Audit faults DOE
budget analyses
Methods for gauging budget
effectiveness are deemed inaccurate
Associated Press
The measures that the Department of Education uses to determine the effectiveness of its budget "are irrelevant, inaccurate and ambiguous ... and are based on assumptions, estimates and unverified data," a state audit says.
The department treats the mandatory state planning, programming and budgeting (PPB) process as "just another reporting requirement," said state Auditor Marion Higa in a report on her fiscal accountability audit of the DOE.
"As a result, legislators are denied potentially valuable information, and some may be basing their fiscal decisions on flawed data," Higa said yesterday.
Her report said the department's disregard of the PPB process is demonstrated by its failure to develop components that are essential for the system to work.

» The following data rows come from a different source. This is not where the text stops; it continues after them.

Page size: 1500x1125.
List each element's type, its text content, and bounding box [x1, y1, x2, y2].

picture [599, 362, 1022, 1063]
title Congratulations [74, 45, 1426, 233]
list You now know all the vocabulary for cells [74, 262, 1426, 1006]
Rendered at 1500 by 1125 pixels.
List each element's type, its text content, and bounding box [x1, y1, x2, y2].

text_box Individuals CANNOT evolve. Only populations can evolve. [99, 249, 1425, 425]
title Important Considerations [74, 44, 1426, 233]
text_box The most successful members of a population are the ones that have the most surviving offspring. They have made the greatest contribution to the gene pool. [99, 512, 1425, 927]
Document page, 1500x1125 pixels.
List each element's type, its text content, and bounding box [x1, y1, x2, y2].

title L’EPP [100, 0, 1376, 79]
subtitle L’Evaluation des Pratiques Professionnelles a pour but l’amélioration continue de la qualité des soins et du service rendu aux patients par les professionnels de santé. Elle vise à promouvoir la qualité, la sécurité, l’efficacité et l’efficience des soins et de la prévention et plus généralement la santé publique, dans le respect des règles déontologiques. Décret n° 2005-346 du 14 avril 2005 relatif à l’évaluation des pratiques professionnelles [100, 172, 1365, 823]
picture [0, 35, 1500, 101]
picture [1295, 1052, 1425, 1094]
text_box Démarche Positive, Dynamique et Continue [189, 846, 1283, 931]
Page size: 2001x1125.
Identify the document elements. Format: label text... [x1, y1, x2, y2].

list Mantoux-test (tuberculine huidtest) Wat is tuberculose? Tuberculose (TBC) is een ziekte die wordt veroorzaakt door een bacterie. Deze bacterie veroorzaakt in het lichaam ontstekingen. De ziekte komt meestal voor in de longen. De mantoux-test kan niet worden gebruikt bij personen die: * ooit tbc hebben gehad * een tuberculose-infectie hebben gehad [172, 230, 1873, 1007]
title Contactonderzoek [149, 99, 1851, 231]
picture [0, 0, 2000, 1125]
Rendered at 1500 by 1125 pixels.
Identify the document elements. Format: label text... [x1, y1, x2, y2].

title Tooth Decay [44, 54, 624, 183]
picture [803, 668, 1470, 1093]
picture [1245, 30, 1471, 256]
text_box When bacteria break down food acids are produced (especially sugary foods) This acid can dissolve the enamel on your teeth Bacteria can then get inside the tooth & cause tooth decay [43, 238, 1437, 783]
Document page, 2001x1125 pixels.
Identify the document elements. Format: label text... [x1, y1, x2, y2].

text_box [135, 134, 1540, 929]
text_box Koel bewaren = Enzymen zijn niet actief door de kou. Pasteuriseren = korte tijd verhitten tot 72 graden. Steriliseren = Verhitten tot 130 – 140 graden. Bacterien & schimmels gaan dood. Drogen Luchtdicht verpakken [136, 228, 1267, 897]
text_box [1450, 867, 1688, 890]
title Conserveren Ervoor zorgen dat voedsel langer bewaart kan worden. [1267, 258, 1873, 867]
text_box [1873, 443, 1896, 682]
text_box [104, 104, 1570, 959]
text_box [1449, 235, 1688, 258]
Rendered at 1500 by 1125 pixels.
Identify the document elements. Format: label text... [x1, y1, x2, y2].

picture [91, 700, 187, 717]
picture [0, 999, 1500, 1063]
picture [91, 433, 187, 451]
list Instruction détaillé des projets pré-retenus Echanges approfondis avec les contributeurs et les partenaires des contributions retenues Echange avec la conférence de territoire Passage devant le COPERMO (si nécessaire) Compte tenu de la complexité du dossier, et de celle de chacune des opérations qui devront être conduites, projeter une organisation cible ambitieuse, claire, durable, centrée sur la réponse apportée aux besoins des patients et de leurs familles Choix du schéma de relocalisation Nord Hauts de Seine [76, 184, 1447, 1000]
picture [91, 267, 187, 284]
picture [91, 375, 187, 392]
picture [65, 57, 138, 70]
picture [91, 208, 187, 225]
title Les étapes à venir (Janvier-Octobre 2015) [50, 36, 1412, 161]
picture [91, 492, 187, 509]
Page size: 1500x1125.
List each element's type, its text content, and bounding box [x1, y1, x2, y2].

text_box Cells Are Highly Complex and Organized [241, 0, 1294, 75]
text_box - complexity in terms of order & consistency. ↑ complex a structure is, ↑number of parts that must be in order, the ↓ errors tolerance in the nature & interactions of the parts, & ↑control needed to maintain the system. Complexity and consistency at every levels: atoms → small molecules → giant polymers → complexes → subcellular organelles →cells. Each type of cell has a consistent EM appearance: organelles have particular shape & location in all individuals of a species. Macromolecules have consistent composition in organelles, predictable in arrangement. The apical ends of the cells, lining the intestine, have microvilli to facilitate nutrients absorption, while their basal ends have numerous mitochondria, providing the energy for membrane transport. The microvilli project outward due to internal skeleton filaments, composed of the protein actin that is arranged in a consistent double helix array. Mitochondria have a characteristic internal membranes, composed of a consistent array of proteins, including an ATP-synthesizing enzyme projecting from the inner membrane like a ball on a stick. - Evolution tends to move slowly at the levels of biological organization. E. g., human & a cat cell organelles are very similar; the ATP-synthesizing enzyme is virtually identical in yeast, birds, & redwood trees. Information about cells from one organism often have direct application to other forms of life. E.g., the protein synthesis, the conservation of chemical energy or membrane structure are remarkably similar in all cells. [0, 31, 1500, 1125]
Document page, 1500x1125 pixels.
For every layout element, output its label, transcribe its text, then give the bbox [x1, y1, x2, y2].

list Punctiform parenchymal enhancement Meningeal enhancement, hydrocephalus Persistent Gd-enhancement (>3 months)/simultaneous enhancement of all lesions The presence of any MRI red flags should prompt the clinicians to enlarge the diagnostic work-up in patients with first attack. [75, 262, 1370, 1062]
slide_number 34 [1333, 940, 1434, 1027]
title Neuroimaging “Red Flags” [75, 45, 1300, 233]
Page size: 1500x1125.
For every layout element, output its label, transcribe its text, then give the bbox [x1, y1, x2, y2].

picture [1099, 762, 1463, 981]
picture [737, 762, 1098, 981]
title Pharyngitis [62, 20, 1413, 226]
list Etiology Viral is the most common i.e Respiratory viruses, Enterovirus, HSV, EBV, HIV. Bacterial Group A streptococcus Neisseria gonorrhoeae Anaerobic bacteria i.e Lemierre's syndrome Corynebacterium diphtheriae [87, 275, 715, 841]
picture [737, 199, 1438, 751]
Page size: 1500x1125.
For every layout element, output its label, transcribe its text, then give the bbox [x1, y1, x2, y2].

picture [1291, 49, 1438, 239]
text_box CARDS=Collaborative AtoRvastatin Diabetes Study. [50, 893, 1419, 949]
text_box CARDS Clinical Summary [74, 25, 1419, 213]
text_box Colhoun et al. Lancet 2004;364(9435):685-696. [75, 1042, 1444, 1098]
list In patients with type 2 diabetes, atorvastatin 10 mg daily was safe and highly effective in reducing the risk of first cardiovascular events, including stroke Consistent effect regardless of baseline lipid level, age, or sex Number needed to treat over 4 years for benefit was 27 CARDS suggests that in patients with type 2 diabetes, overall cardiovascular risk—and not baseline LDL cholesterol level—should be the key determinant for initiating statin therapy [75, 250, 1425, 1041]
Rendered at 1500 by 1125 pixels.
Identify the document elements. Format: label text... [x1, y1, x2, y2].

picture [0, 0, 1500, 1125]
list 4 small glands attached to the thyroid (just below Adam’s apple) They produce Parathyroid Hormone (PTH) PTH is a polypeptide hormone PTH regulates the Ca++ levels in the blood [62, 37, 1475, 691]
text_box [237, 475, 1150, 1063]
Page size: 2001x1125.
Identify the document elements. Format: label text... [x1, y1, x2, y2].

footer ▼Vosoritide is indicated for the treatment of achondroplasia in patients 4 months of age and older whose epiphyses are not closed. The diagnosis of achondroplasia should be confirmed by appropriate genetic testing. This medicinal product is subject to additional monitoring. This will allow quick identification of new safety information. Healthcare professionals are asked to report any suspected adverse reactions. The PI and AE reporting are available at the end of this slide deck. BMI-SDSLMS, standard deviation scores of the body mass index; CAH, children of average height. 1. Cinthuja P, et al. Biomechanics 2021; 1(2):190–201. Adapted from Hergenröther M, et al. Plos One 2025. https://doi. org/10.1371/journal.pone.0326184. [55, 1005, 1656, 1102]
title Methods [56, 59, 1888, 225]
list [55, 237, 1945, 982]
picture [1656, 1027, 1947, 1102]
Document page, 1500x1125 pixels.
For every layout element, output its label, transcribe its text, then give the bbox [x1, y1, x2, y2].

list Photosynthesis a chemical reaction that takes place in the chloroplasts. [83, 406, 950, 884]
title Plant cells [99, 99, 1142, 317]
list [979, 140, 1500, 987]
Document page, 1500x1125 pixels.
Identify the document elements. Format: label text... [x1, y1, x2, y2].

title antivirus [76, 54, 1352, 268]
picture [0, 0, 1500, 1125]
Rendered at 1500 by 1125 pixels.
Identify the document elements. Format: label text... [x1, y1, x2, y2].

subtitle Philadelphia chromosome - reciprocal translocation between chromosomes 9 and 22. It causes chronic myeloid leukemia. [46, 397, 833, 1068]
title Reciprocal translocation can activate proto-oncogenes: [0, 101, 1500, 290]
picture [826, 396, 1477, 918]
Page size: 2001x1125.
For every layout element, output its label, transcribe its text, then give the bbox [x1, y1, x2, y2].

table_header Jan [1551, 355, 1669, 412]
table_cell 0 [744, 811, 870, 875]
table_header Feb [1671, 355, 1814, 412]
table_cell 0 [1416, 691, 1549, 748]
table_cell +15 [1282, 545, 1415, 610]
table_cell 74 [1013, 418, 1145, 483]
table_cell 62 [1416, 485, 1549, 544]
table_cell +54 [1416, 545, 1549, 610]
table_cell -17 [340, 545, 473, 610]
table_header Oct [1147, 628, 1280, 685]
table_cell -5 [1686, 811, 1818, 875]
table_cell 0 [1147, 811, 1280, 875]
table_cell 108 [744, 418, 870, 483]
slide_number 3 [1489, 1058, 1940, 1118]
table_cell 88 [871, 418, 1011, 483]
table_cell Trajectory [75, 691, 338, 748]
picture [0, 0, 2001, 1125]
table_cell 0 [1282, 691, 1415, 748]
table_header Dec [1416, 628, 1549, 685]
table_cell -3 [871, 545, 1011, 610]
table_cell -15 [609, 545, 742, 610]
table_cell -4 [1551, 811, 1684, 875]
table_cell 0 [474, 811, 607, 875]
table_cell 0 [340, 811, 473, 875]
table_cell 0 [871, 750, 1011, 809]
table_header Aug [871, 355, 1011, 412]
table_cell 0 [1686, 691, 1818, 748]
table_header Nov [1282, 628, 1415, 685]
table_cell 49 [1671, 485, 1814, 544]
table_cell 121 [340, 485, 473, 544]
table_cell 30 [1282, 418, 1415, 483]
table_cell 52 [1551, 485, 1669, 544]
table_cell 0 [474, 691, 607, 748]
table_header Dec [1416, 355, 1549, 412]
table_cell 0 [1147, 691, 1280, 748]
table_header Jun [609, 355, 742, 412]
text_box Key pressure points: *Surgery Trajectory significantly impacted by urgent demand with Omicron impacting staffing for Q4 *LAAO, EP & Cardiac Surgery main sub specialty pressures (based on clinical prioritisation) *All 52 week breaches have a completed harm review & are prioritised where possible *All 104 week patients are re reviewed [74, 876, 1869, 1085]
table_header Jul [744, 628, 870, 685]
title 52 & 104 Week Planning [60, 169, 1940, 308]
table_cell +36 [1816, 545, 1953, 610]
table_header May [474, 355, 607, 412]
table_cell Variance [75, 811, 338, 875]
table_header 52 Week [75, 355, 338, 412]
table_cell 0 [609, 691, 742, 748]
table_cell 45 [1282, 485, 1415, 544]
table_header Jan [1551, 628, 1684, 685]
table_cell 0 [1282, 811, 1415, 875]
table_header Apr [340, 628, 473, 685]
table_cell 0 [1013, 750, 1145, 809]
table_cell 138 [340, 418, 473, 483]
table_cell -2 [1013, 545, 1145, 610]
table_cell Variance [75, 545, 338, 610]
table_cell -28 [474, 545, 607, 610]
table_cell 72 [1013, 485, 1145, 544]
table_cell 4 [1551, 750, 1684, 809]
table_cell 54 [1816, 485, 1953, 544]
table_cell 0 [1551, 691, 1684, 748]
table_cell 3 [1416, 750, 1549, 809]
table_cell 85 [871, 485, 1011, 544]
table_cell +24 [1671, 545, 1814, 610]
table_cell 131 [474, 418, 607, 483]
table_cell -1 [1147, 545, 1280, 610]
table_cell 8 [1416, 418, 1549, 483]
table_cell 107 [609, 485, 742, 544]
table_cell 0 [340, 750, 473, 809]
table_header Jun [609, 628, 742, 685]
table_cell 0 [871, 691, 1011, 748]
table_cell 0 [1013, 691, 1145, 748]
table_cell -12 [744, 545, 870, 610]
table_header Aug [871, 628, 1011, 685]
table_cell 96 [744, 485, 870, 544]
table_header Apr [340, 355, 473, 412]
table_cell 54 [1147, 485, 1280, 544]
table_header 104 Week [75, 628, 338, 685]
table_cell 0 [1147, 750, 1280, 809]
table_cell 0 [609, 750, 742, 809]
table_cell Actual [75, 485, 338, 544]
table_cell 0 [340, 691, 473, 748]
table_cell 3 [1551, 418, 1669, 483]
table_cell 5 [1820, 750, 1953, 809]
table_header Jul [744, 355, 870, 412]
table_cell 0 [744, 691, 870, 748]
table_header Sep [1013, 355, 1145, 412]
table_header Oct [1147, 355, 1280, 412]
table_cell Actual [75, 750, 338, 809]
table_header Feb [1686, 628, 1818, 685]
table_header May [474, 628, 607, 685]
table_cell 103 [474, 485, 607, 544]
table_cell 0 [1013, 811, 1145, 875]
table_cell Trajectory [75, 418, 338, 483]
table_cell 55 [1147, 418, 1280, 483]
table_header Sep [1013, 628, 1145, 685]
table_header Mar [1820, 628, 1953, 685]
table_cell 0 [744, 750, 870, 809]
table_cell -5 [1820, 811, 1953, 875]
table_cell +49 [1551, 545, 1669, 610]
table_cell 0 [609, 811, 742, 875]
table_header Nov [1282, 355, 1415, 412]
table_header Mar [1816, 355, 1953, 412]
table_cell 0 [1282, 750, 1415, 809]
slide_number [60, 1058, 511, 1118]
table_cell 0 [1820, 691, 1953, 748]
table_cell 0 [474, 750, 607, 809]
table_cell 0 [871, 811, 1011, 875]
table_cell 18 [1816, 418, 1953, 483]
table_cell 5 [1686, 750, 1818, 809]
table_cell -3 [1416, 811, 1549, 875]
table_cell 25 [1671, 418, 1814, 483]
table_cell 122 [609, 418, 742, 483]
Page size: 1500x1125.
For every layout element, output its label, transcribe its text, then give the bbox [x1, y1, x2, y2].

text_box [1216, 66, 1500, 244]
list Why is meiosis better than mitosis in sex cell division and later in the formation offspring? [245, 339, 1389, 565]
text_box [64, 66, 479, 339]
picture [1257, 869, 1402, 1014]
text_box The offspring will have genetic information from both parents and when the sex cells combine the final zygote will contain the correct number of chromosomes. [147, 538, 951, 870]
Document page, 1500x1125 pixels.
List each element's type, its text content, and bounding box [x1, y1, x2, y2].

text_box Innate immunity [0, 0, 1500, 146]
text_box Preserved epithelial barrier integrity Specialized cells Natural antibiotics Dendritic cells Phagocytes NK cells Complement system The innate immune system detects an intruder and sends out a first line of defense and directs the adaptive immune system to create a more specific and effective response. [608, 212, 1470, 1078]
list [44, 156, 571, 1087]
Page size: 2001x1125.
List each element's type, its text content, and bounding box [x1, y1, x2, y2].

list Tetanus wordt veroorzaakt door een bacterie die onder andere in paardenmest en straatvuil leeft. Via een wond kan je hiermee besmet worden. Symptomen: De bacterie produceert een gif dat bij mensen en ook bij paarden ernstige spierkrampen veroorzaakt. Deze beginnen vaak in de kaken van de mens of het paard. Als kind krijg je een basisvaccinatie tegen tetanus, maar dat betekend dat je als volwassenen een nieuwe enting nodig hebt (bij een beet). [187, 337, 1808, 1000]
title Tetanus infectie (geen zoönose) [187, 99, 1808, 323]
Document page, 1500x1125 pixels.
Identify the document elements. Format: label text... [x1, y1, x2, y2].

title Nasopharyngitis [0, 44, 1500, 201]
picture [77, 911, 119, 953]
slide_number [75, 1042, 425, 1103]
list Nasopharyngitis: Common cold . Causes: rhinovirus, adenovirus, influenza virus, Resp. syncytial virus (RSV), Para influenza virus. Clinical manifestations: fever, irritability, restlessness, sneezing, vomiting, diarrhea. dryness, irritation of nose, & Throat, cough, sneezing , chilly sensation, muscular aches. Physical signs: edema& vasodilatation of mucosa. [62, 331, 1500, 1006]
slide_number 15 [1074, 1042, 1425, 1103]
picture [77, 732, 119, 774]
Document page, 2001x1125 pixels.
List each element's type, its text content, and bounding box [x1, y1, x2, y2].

The department has not oriented its program managers' focus from reporting requirements to program objectives as intended by the PPB process; program managers lack adequate training; and there is no comprehensive program analysis and evaluation system, Higa said.
She faulted the state's Department of Budget & Finance for contributing to the DOE's problem because it has not fulfilled its responsibility of providing systematic analysis and assisting departments.
Higa also faulted the PPB system, which she said could be modified within the current framework to function as a performance-based budgeting system.
The DOE audit included a survey of state lawmakers, half of whom reported they "do not find the department's measures of effectiveness useful when making fiscal decisions or assessing alternative options and funding requests," Higa's report said.
"In addition, more than half disagreed with the notion that the department's measures are clear, unambiguous and reflect relevant achievements," the report said.
Schools Superintendent Patricia Hamamoto agreed the PPB system should be updated and acknowledged the need for clear, appropriate, objective and quantifiable performance measures but disagreed with some of the audit's findings.